On October 16, 2015, the FDA approved Praxbind (idarucizumab) for reversal of anticoagulation in patients taking dabigatran (Pradaxa) during emergency situations. Praxbind is a humanized antibody fragment, or Fab, designed as a specific reversal agent to dabigatran. For patients receiving surgery, there are major concerns about administering an anticoagulant without the ability to reverse its effect. Pradaxa was found to be non-inferior to warfarin in the RE-LY trial, but it had an increased rate of GI bleeding and a trend toward increased rate of major bleeding in patients 75 years or older.

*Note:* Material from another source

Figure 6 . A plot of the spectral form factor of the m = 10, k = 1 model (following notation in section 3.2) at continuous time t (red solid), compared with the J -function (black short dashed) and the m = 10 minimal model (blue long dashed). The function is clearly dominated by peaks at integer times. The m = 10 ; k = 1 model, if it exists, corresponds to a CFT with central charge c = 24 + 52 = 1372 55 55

Praxbind was approved through the FDA accelerated review program. There was no approved agent for reversing the effects of Pradaxa before the approval of Praxbind. Several potential reversal agents for dabigatran have been tested in vitro, in animal models, and in healthy volunteers. Prothrombin Complex Concentrate (PCC) has been used to counter the effects of dabigatran in clinical practice with varying degrees of success.
Last year, Boehringer Ingleheim, the manufacturer of Pradaxa, paid $650 million to settle thousands of lawsuits, many involving incidents of uncontrolled bleeding. It is no surprise, therefore, that the company has been developing Praxbind as a reversal agent for Pradaxa. Praxbind is an antibody fragment that binds dabigatran with an affinity 350 times that of thrombin.

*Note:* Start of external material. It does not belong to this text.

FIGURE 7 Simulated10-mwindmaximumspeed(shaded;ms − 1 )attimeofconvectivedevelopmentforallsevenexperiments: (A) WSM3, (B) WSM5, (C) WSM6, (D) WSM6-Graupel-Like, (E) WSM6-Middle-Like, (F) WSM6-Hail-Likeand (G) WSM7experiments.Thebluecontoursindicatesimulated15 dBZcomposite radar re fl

RE-VERSE AD is a study of the efficacy of Praxbind in patients with serious bleeding or undergoing surgery. RE-VERSE AD is an ongoing, multicenter, prospective cohort study. Investigators plan to recruit 300 patients from 400 centers in 38 countries. Data from the first 90 patients enrolled was published in the New England Journal of Medicine in June 2015 and the results are summarized here.
Design and Method For RE-VERSE AD
The study treatment consists of 2 infusions of 2.5 g intravenous Praxbind given no more than 15 mins apart. The treatment groups were patients with serious bleeding (Group A) and patients who required an urgent procedure (Group B). All patients were followed until death or for at least 1 month.
Patients were 18 to 93 years old and had to be taking dabigatran. Most patients had an indication of stroke prevention from nonvalvular atrial fibrillation. Furthermore, they had to be clinically assessed to have overt, uncontrollable, or life-threatening bleeding needing treatment (Group A) or to require surgery or invasive procedures that could not be delayed for more than 8 hours (Group B).
A total of 90 patients were recruited so far with 51 patients in Group A and 39 patients in group B. Median time since the last dose of dabigatran was 15.4 hours. Patients in Group B primarily had Intracranial, trauma-related, or GI bleeding.